» **REQUIREMENTS**:
(1) In the thread about Jupyter notebooks, why did one commenter write full testing frameworks for applications as notebooks?
(2) Please print the thread about Jupyter notebooks, everything from "(Caveat that Jupyter" down to "of their tools.".
(3) Carry on the thread about Jupyter notebooks, picking up after its last line.

But this is exactly the world we already live in, thanks to jupytext!
https://github.com/nnicandro/emacs-jupyter
I'm not a great fan of notebooks though, I keep using the REPL with X forwarding for matplotlib, sided with a code editor.
Pipe into pandoc, prepend some css, optionally a mathjax header, done. Beautiful reports.
Honestly I've yet to be convinced there's good reason for anything more than this.
1) This is painful. There are tools to help, but the most effective means I've found are having a policy to only commit notebooks in a reset, clean state (enforced with githook).
2) I don't understand. I've written full testing frameworks for applications as notebooks as a means of having code documentation that enforced/tested the non-programmatic statements in the document. Using tools like papermill (https://papermill.readthedocs.io/en/latest/), you can easily write a unit test as a notebook with a whole host of documentation around what it's doing, execute, and inspect the result (failed execution vs. final state of the notebook vs. whatever you want)
3) Projects like ipynb (https://ipynb.readthedocs.io/en/stable/) allow you to import notebooks as if they were python modules. Some projects have different opinions of what that means to match different use cases. Papermill allows you have an interface with a notebook that is more like a system call than importing a module. I've personally used papermill and ipynb and found both enjoyable for different flavors of blending applications and notebooks.
(Caveat that Jupyter is way better with e.g. Julia, in my (limited) experience)
Especially if it deals with multimedia, can just blit images or audio or HTML applications inline.
And it’s fairly trivial to go from Jupyter Notebook -> Python file once you’re done.
As the joke goes: The best thing about R is that it's designed by statisticians. The worst thing about R is that it's designed by statisticians.
To summarize: I think notebooks are great for newcomers. It requires more maturity to appreciate more principled programming.
Failing that, I think fast.ai's nbdev[0] is probably the most persuasive attempt at making notebooks a useable platform for library/application development. Netflix also has reported[1] substantial investment in notebooks as a development platform, and open-sourced many/most of their tools.
[0]: https://nbdev.fast.ai [1]: https://netflixtechblog.com/notebook-innovation-591ee3221233
Notebooks are essential for the EDA and early prototyping stages but all data scientists should be enough "software engineer" to get their code out of their notebook and into a reusable library/package of tools shared with engineering.

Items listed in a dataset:
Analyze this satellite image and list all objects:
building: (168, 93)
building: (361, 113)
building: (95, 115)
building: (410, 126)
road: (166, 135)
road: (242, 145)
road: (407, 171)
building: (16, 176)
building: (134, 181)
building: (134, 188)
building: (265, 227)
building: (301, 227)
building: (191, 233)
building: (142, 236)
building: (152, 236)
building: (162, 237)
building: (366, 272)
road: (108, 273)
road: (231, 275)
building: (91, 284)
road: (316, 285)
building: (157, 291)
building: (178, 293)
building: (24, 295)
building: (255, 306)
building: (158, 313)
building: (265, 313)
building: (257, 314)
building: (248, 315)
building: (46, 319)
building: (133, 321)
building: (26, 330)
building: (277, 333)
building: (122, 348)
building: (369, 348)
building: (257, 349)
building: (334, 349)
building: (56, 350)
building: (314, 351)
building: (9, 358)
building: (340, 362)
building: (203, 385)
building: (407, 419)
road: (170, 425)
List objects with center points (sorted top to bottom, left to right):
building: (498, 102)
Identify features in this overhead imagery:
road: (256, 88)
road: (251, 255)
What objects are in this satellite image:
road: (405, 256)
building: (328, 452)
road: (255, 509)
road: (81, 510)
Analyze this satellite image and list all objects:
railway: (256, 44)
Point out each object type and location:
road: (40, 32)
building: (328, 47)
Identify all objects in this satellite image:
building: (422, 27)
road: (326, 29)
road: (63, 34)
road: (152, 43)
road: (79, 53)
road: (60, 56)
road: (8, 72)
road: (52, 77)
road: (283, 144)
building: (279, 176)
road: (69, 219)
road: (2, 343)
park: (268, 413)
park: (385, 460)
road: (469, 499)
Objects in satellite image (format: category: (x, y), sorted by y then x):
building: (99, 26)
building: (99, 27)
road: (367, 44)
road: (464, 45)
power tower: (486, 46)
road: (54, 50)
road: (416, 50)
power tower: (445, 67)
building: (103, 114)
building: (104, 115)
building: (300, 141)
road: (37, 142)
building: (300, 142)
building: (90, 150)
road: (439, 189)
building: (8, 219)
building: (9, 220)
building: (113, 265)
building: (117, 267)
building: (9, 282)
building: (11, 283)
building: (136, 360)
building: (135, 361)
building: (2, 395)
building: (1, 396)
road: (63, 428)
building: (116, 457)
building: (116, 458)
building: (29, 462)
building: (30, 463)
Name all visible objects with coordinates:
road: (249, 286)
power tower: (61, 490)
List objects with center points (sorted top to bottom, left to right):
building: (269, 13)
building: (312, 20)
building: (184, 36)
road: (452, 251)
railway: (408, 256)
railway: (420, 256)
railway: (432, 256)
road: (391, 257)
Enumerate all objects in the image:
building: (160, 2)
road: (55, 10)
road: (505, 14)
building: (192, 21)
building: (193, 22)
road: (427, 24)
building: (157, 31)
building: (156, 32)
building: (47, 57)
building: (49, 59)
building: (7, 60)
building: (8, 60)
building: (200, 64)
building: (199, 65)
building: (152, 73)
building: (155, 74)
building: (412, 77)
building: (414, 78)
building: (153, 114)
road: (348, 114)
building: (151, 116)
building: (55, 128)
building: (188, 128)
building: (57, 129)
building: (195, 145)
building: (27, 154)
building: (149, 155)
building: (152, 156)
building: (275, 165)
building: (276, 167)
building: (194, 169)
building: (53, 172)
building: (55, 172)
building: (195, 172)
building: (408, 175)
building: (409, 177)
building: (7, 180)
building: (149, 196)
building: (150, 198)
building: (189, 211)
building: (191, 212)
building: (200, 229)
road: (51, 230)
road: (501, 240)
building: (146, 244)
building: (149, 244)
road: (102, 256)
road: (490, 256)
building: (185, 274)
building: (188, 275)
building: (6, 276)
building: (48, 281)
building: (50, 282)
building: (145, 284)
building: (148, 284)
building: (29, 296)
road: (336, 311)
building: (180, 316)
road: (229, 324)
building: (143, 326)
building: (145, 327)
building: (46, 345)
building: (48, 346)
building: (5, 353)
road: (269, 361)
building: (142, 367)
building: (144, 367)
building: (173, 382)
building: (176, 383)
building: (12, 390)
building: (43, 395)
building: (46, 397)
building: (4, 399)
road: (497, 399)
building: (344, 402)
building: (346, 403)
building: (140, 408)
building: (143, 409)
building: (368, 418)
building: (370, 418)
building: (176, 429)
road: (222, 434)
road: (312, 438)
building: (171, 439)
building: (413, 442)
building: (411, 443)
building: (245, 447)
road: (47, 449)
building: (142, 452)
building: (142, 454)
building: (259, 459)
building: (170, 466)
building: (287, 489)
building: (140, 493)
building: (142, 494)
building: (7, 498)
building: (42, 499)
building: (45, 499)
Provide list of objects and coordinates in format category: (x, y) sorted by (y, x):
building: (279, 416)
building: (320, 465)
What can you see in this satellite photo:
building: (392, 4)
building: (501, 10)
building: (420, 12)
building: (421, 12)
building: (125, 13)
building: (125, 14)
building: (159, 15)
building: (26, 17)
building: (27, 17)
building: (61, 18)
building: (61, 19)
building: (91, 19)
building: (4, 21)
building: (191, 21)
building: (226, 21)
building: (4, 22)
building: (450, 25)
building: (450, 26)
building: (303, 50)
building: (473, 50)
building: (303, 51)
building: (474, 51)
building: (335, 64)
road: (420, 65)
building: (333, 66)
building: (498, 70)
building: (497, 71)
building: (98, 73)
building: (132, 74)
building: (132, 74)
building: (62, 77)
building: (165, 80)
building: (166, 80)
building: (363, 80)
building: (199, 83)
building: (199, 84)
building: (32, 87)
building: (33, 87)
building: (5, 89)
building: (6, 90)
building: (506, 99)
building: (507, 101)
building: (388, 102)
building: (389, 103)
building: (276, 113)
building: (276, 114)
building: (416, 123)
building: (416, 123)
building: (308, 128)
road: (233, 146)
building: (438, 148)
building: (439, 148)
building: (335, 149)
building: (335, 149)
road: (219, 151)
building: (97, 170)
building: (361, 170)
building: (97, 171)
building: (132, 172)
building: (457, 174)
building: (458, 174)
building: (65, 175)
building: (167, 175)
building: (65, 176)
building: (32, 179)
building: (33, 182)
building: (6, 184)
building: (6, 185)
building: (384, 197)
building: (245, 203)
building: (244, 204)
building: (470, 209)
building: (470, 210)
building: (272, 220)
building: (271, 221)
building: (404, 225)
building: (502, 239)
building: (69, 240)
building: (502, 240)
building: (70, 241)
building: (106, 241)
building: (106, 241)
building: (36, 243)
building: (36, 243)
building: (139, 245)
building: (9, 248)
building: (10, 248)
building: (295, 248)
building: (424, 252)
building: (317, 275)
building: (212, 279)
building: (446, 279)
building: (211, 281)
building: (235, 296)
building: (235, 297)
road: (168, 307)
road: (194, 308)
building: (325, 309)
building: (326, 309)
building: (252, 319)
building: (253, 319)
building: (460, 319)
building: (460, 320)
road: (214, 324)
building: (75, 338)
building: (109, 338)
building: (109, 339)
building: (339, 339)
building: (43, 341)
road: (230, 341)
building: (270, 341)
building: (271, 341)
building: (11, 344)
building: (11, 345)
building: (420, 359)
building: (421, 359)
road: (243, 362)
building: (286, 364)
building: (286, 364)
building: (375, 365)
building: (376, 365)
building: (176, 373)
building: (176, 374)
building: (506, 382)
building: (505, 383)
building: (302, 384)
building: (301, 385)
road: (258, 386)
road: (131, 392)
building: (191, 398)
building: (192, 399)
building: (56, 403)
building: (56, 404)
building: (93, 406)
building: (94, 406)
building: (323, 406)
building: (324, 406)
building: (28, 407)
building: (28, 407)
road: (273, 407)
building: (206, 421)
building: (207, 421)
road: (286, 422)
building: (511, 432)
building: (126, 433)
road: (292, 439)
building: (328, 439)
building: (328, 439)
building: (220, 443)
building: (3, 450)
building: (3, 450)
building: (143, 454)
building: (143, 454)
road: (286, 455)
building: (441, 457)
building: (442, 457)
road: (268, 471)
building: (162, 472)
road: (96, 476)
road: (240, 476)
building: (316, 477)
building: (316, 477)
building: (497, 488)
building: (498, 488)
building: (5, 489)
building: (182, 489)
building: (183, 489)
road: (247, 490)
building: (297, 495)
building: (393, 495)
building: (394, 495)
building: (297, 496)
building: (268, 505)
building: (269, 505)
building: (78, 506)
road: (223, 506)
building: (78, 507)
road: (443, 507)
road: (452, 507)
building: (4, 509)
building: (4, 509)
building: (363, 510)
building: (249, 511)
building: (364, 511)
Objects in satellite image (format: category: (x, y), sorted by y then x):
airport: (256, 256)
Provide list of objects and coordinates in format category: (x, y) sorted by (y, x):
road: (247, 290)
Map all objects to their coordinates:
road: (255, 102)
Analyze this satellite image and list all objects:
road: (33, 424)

» **EXPECTED ANSWERS**:
(1) The commenter wanted code documentation that enforced and tested the non-programmatic statements in the document. Writing the tests as notebooks made this possible.

(2)
(Caveat that Jupyter is way better with e.g. Julia, in my (limited) experience)
Especially if it deals with multimedia, can just blit images or audio or HTML applications inline.
And it’s fairly trivial to go from Jupyter Notebook -> Python file once you’re done.
As the joke goes: The best thing about R is that it's designed by statisticians. The worst thing about R is that it's designed by statisticians.
To summarize: I think notebooks are great for newcomers. It requires more maturity to appreciate more principled programming.
Failing that, I think fast.ai's nbdev[0] is probably the most persuasive attempt at making notebooks a useable platform for library/application development. Netflix also has reported[1] substantial investment in notebooks as a development platform, and open-sourced many/most of their tools.

(3)
The best teams I've worked on the hand off between DS and engineering is not a notebook, it's a pull request, with code review from engineers. Data scientists must put their models in a standard format in a library used by engineering, they must create their own unit tests, and be subject to the same code review that engineer would. This last step is important: my experience is that many data scientists, especially coming from academic research, are scared of writing real code. However after a few rounds of getting helpful feedback from engineers they quickly realize how to write code much better.
This process is also essential because if you are shipping models to production, you will encounter bugs that require a data scientist to fix that an engineer cannot solve alone. If the data scientists aren't familiar with the model part of the code base this process is a nightmare, as you have to ask them to dust of questionable notebooks from months or years ago.
There are lots of the process of shipping a model to production that data scientists don't need to worry about, but they absolutely should be working as engineers at the final stage of the hand off.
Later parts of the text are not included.